PosBeritaKota.com
Opini Syiar

Idhul Fitri 1445 H, PEMINTA & PEMBERI MAAF dalam Konteks Jatidiri Kemanusiaan

OLEH : AGUS SANTOSA

MEMAKNAI datangnya hari kemenangan ‘Idhul Fitri‘ tentu tak sebatas diri kita yang telah rampung melaksanakan kewajiban berpuasa selama sebulan penuh sesuai perintah agama (Islam). Tapi, lebih dari itu yakni mampu menahan segala hawa nafsu, agar kelak puasanya lebih afdol dan dapat menambah kualitas keimanan dan ketaqwaan kita dalam perspektif ibadah itu sendiri.

- **PETUNJUK LATIHAN**:
Lanjutkan opini tentang makna Idhul Fitri di atas, dimulai tepat setelah kalimat terakhirnya.

- **CATATAN DATA**:
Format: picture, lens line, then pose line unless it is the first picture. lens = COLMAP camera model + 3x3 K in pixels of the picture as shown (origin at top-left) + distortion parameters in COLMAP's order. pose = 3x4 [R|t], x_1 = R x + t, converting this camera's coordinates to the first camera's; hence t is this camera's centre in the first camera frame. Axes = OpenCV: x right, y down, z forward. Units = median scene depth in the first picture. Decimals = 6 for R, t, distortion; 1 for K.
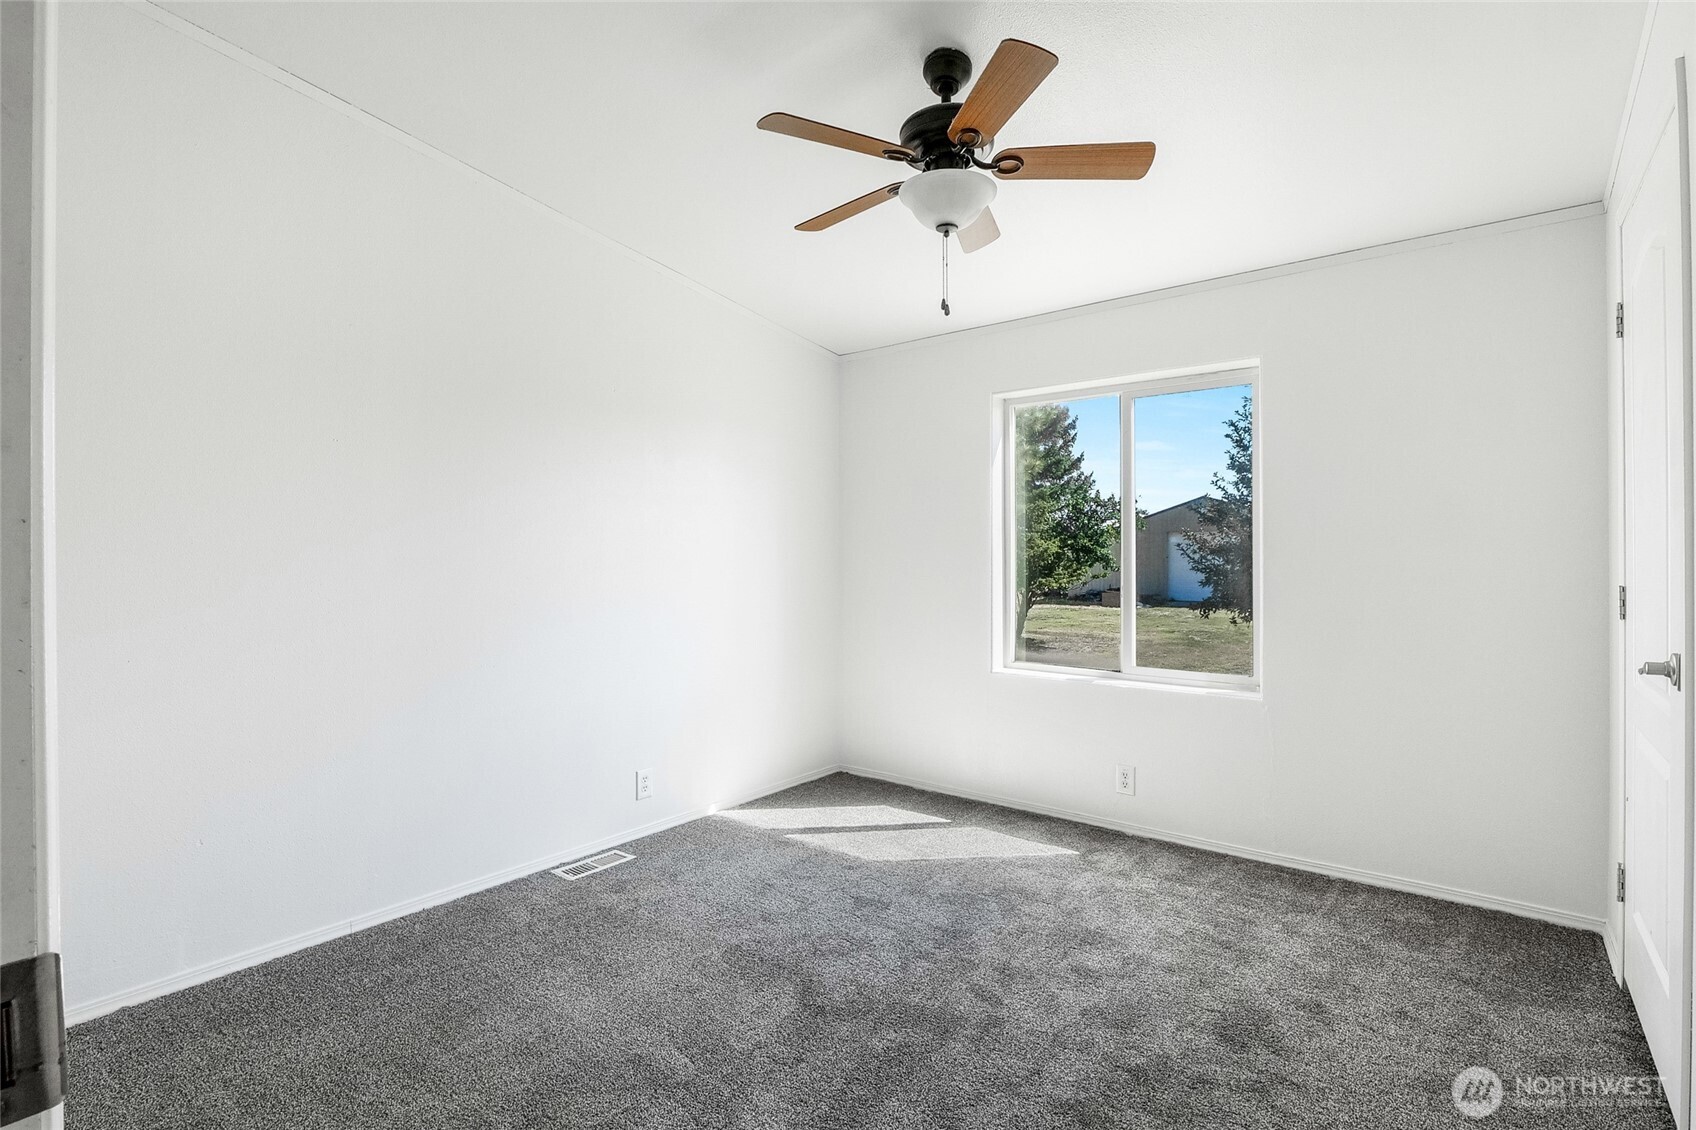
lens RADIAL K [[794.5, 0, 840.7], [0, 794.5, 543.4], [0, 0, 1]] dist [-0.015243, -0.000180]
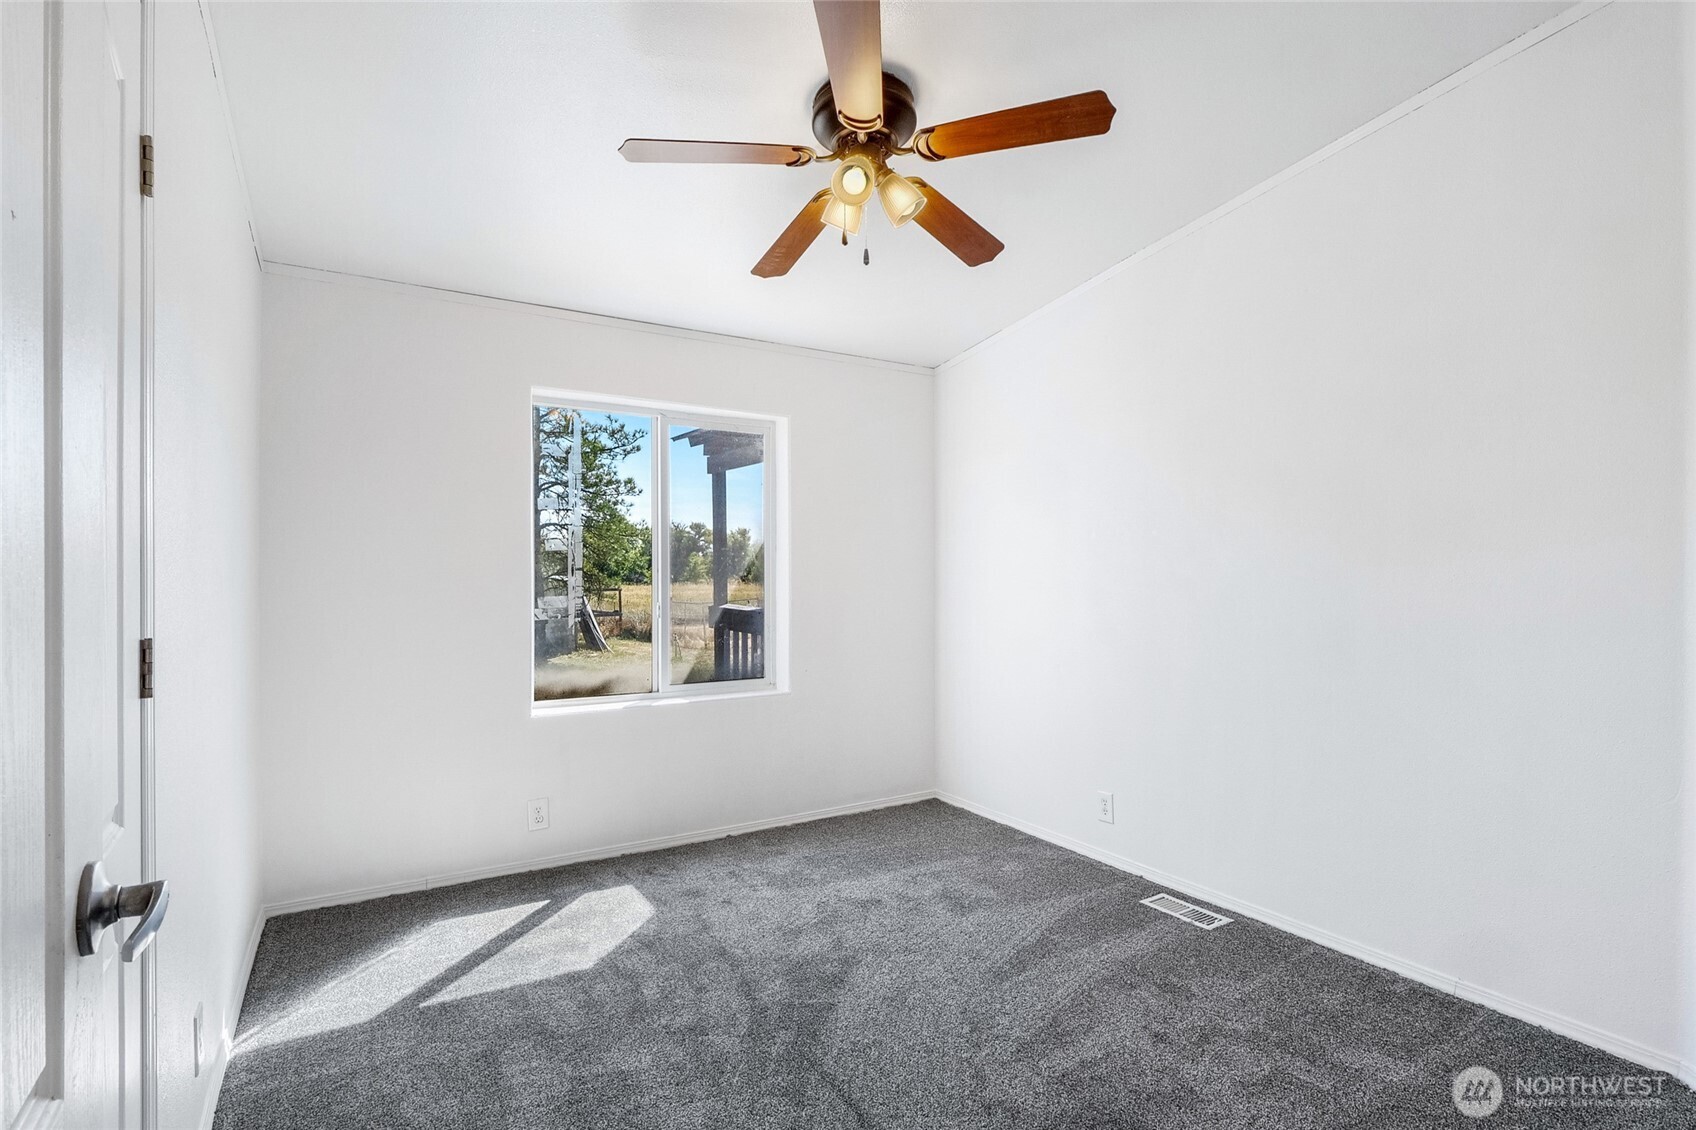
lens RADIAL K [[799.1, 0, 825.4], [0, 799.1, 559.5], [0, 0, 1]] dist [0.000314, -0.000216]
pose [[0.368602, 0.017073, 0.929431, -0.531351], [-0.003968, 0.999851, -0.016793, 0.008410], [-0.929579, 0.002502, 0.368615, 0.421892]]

==

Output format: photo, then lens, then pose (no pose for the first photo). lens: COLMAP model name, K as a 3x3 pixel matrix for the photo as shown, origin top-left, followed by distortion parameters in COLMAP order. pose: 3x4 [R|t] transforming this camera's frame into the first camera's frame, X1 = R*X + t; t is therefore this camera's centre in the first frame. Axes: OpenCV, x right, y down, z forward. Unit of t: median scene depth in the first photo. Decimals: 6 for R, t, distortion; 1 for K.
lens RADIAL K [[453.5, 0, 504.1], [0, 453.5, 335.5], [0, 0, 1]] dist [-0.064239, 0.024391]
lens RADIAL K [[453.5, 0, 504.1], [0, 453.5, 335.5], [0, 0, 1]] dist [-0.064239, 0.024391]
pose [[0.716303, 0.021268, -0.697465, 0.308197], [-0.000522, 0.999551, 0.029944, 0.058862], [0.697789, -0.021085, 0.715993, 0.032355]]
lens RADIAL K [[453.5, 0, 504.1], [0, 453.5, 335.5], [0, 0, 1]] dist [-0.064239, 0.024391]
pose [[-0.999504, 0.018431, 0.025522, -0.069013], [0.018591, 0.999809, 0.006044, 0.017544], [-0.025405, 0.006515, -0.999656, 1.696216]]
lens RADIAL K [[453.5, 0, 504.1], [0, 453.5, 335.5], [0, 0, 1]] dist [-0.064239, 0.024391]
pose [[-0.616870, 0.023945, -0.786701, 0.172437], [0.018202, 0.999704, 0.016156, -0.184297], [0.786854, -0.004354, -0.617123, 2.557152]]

- **JAWABAN TUGAS**:
Seperti diketahui bahwa dalam menjalani ibadah puasa yang lebih utama adalah ‘kemampuan‘ kita secara fisik dan non fisik untuk menahan rasa ‘haus‘ dan ‘lapar‘. Karena hampir dalam hitungan 14 jam lamanya, sejak waktu Imsak jelang sholat Shubuh hingga matahari terbenam dan masuk atau tibanya, waktu beduq Mahgrib – diri kita tak boleh bersentuhan dengan asupan bentuk makanan maupun minuman.

Apakah cukup dengan itu saja? Tentu tidak! Kita sebagai jatidiri yang tengah berpuasa, juga tengah digembleng dalam hal jiwa dan bathin. Bagaimana agar tidak membiarkan kalbu kita mengumbar atau menyimpan amarah, dendam dan bahkan benci dalam konteks jatidiri kemanusiaan kita.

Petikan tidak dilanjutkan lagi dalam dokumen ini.